Radial Forearm Distally Based Osteocutaneous Flap - Delayed plate exposure
Radial Forearm Distally Based Osteocutaneous Flap - Delayed plate exposure X-Ray
The major drawback for both techniques was absence of sensitivity. Temperature, touch and pain sensation were absent immediately after reconstruction. On late follow up, patients were counselled for neurosensory Littler flap but only two patients opted for this procedure. All patients were followed up for minimum of 6 months and a maximum of 24 months.
Discussion
In a traumatic thumb loss replantation and reconstruction are the available methods. The choice of the method is guided by the level of thumb amputation. Physical examination and radiographs are used for determination of level of loss [4]. Osteoplastic reconstruction of the thumb is indicated in amputation at or around metacarpophalangeal level in patients who cannot, or will not, have a toe transfer [5]. Any of the microsurgical reconstruction with second-toe transfer, great toe transfer, or wraparound technique will give much better result, both functionally and cosmetically [6]. However, in many situations, patients might be reluctant to sacrifice a toe for reconstruction of the thumb. In countries where thong sandals are the main footwear, loss of second or great toe might be viewed as unacceptable deficit [7]. Cultural issues regarding loss of another digit or toe might also play a role in patient’s decision making. Osteoplastic reconstruction, although inferior in cosmetic outcome, does not require sacrifice of another finger or a toe and also does not need microsurgical expertise [8,9].

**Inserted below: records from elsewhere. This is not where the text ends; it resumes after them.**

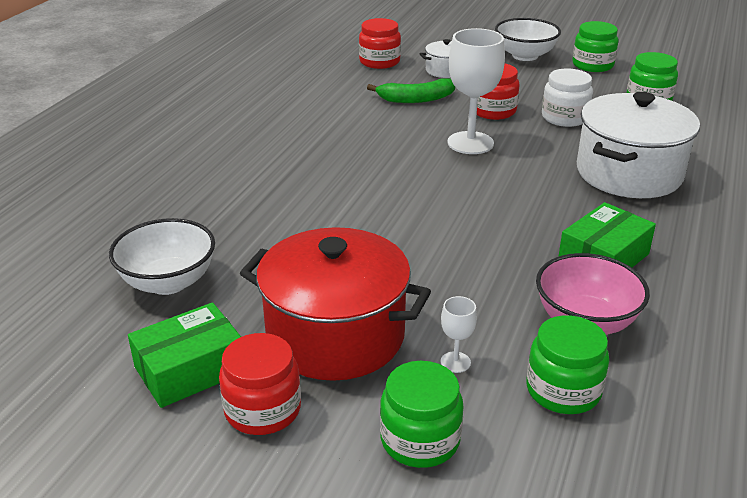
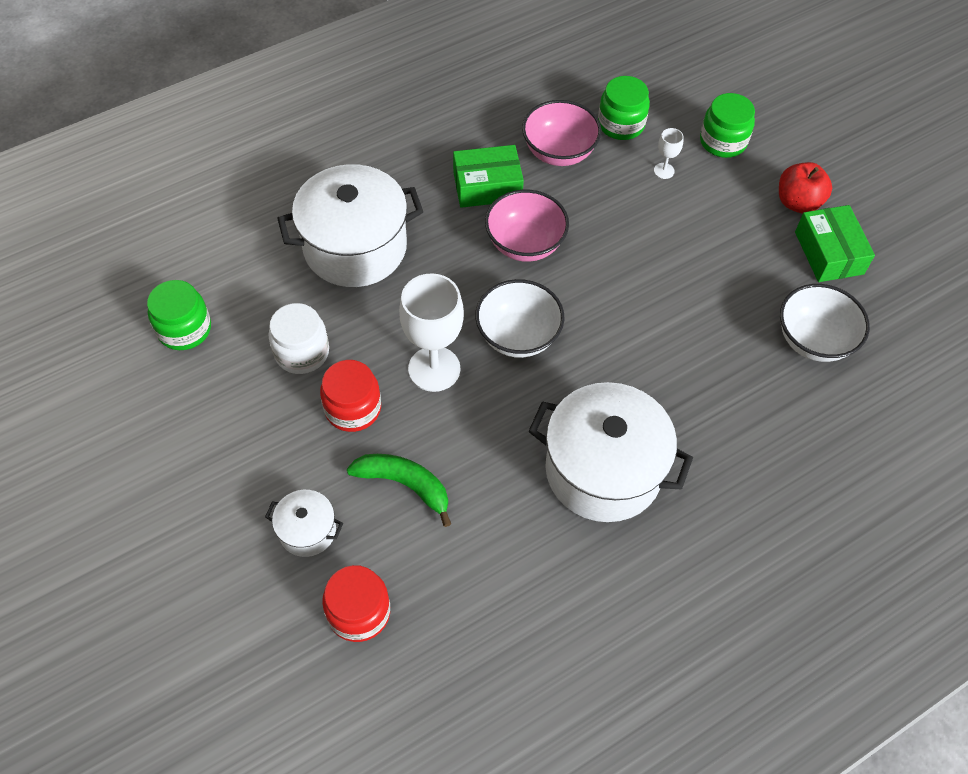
camera: 145 degrees left, 25 degrees up
(190, 369) = (829, 253): green box -> green box turned 75 degrees clockwise
(262, 410) = (798, 202): red jar -> red apple
(295, 146) = (603, 470): none -> white pot
(335, 336) = (722, 227): red pot -> none
(508, 233) = (525, 244): none -> pink bowl
(525, 56) = (177, 504): white bowl -> white bowl (518, 336)
(592, 65) = (137, 429): green jar -> none

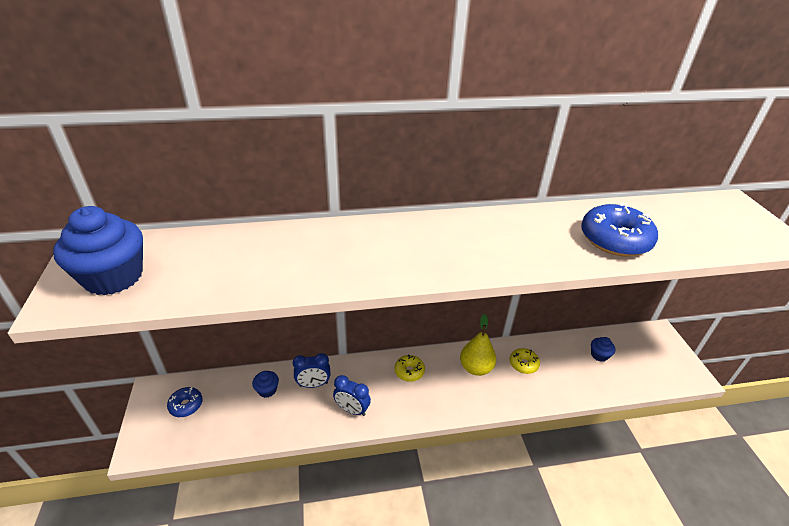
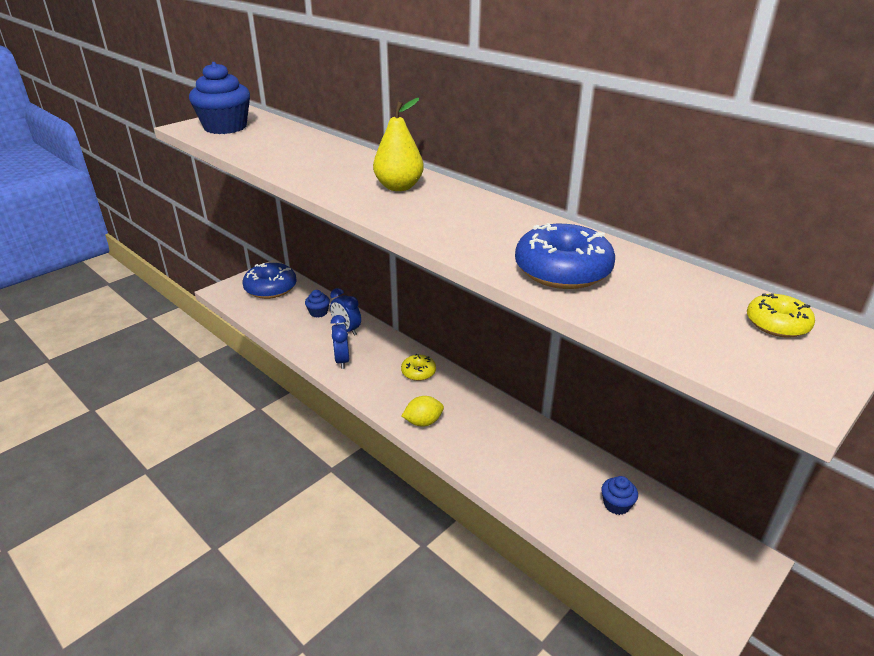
camera: 55 degrees right, 5 degrees down
(186, 405) = (271, 288): blue donut -> blue donut, size x1.80
(467, 401) = (423, 422): none -> yellow lemon
(476, 368) = (472, 412): yellow pear -> yellow pear (399, 187)
(523, 364) = (520, 444): yellow donut -> yellow donut (777, 324)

Both groin flap and radial forearm flap are reliable and versatile flaps. Requirement of multiple-stage surgery, poor sensation and absorption of bone graft were the main hindering factors with groin flap and iliac crest bone graft [10]. With this technique, donor site morbidity and scar was much acceptable to patients when compared with radial forearm flap. Radial forearm osteocutaneous flap was single stage technique with vascularized bone graft. Disadvantages of this flap were donor site graft loss and visible forearm scar. Though we have not seen any donor site fractures, it is a well-known complication of this technique. Both flaps were non sensate flap and needed Littler flap for regaining sensation at tip of reconstructed thumb. Partial flap loss can be disastrous as it lessens the width of flap, length of the thumb, bone graft exposure and loss of the bone graft [9]. Minimal requirement for optimal functional thumb can be achieved with osteoplastic reconstruction techniques as shown in [Table/Fig-13,14 and 15].
Optimal thumb functions – Pulp-to-pulp pinch
Optimal thumb functions – Tripod pinch to enable fine object manipulation
Optimal thumb functions – Hand-digital cylinder grasp for larger objects
Limitations of The Study
The sample size was limited due to access to the patients from a single tertiary care center and due to the time bound nature of the study. The study needs to continue over next few years to include additional patients from the other hospitals and tertiary care centres around the region to draw statistically significant conclusions.
Conclusion
While Toe-to-thumb transplantation is the gold standard, we observed that osteoplastic reconstruction is a very good alternative. If mobility at CMC joint is intact, good opposition and grasp can be achieved with osteoplastic techniques. Most of the patients were manual labourers, hence stability, length, position and strength were most important factors to be achieved. Most of the patient returned back to their previous occupations and were able to use their thumb for earning livelihood. We observed that osteoplastic reconstruction for thumb amputations around metacarpophalangeal joint, when planned meticulously, can result in satisfactory restoration of thumb function.